I have 2 columns in a dataset of 327 records:
# Column Non-Null Count Dtype
--- ------ -------------- -----
0 JD 327 non-null datetime64[ns]
1 CD 312 non-null Int64
And I want to generate a third one (['theoretical_eoc']
) that gives me the dates kept in [JD]
plus a number of months specified in [CD]
. But when I define this new column by using:
df['theoretical_eoc'] = turnover.apply(lambda x: x.JD + relativedelta(months=x.CD), axis=1)
I receive the following error message:
TypeError: int() argument must be a string, a bytes-like object or a number, not 'NAType'
So, I defined a function to put NaT
in case one of the the values in any of the columns is a NA:
def rd_na(a, b):
if pd.isnull(a) or pd.isnull(b):
pd.NaT
else:
a + relativedelta(months = b)
But when I apply it:
df['theoretical_eoc'] = turnover.apply(lambda x: rd_na(x.JD, x.CD), axis=1)
The result is a column full of None
values, when I was expecting datetime64[ns]
with some NaT
. What am I doing wrong? How could I accomplish this task?

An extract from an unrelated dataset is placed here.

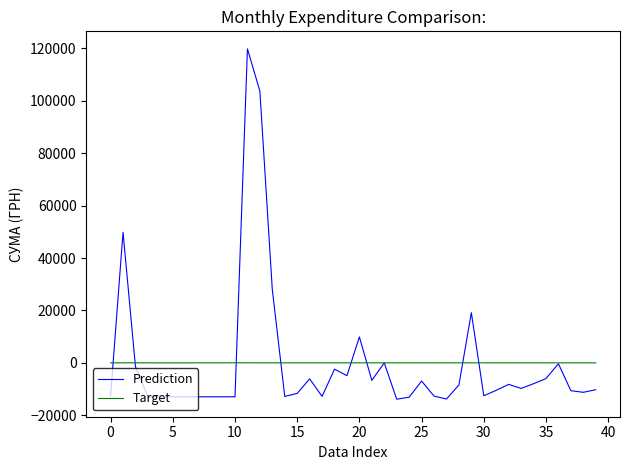

Rank the series by their maximum value, from highest to lowest.

Prediction, Target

You are missing the returns in the rd_na
function
def rd_na(a, b):
if pd.isnull(a) or pd.isnull(b):
return pd.NaT
else:
return a + relativedelta(months = b)
Consider using DateOffset from pandas as it handles pd.NaT
from pandas.tseries.offsets import DateOffset
df['theoretical_eoc'] = turnover.apply(lambda x: x.JD +
DateOffset(months=x.CD), axis=1)